It’s perhaps not as well received as the first two, but by the second chorus a handful were joining in on the recurrent lines, which was acceptable enough. At the end of his night he took to it fiercely, unhappy with different sections now that he’d had a crowd. He adjusted the recurrent lines slightly to fit the tempo better, and adjusted the rhyming structure to be less blatant.

He’s so consumed in his composing he hardly notices the tankard of mead placed beside him, or the gentle hand in his hair as he scribbled furiously at the pages devoted to the song, annotating and scratching out and drawing arrow upon arrow to where he wrote the replacement refrains. A moment after the hand leaves, Jaskier realised what happened.

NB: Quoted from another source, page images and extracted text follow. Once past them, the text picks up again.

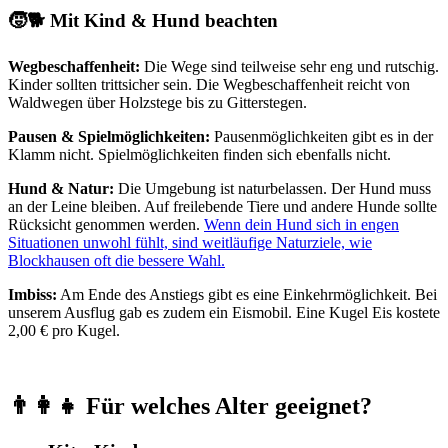
🧒🐕 Mit Kind & Hund beachten
Wegbeschaffenheit:
Die Wege sind teilweise sehr eng und rutschig.
Kinder sollten trittsicher sein. Die Wegbeschaffenheit reicht von
Waldwegen über Holzstege bis zu Gitterstegen.
Pausen & Spielmöglichkeiten:
Pausenmöglichkeiten gibt es in der
Klamm nicht. Spielmöglichkeiten finden sich ebenfalls nicht.
Hund & Natur:
Die Umgebung ist naturbelassen. Der Hund muss
an der Leine bleiben. Auf freilebende Tiere und andere Hunde sollte
Rücksicht genommen werden.
Wenn dein Hund sich in engen
Situationen unwohl fühlt, sind weitläufige Naturziele, wie
Blockhausen oft die bessere Wahl.
Imbiss:
Am Ende des Anstiegs gibt es eine Einkehrmöglichkeit. Bei
unserem Ausflug gab es zudem ein Eismobil. Eine Kugel Eis kostete
2,00 € pro Kugel.
👨‍👩‍👧 Für welches Alter geeignet?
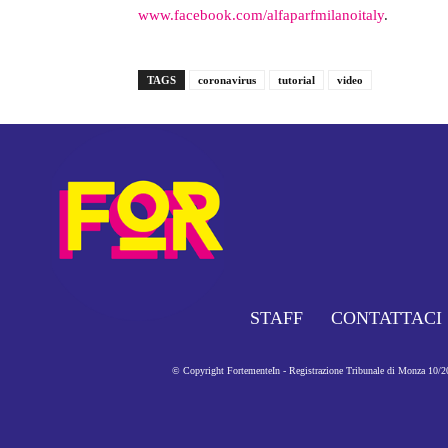
www.facebook.com/alfaparfmilanoitaly
.
TAGS
coronavirus
tutorial
video
STAFF
CONTATTACI
© Copyright FortementeIn - Registrazione Tribunale di Monza 10/201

Glancing over to where Geralt had already settled in bed, back to Jaskier, the bard couldn’t help the sense of sheer _elation_ that came from the gesture, and sipped at the mead, giddy.

-

The fourth song is more bitter and sorrowful than the others. It’s a song about love not being returned, about being left behind for another. The man his woman comes to love is beautiful and powerful and noble, all that the bard is not, and the bard is cast aside. It is a song about heartbreak, and as much as he tries to describe the man differently, he still sings of how he’s laden with jewels and has hair like a raven’s wings. It’s Yennefer, of course, and it comes about because the witch had come to find Geralt, and Jaskier had been left alone, in what should have been _their room_ , while Geralt was off bedding the witch somewhere far from Jaskier.

He is bitter and lonely and angry and so very, very sad, and the words flow from his mind to his fingertips to his page, and then to his mouth once he has a tune for them. It takes a while for him to find a crowd suited to hear it – it’s not easy to find a crowd wanting for songs of _misery_. But he’s not with Geralt, currently, and the crowd consists of a mixture of tradesmen and a fair number of women. It’s quiet, not loud and riotous like many tavern’s he’s found himself in.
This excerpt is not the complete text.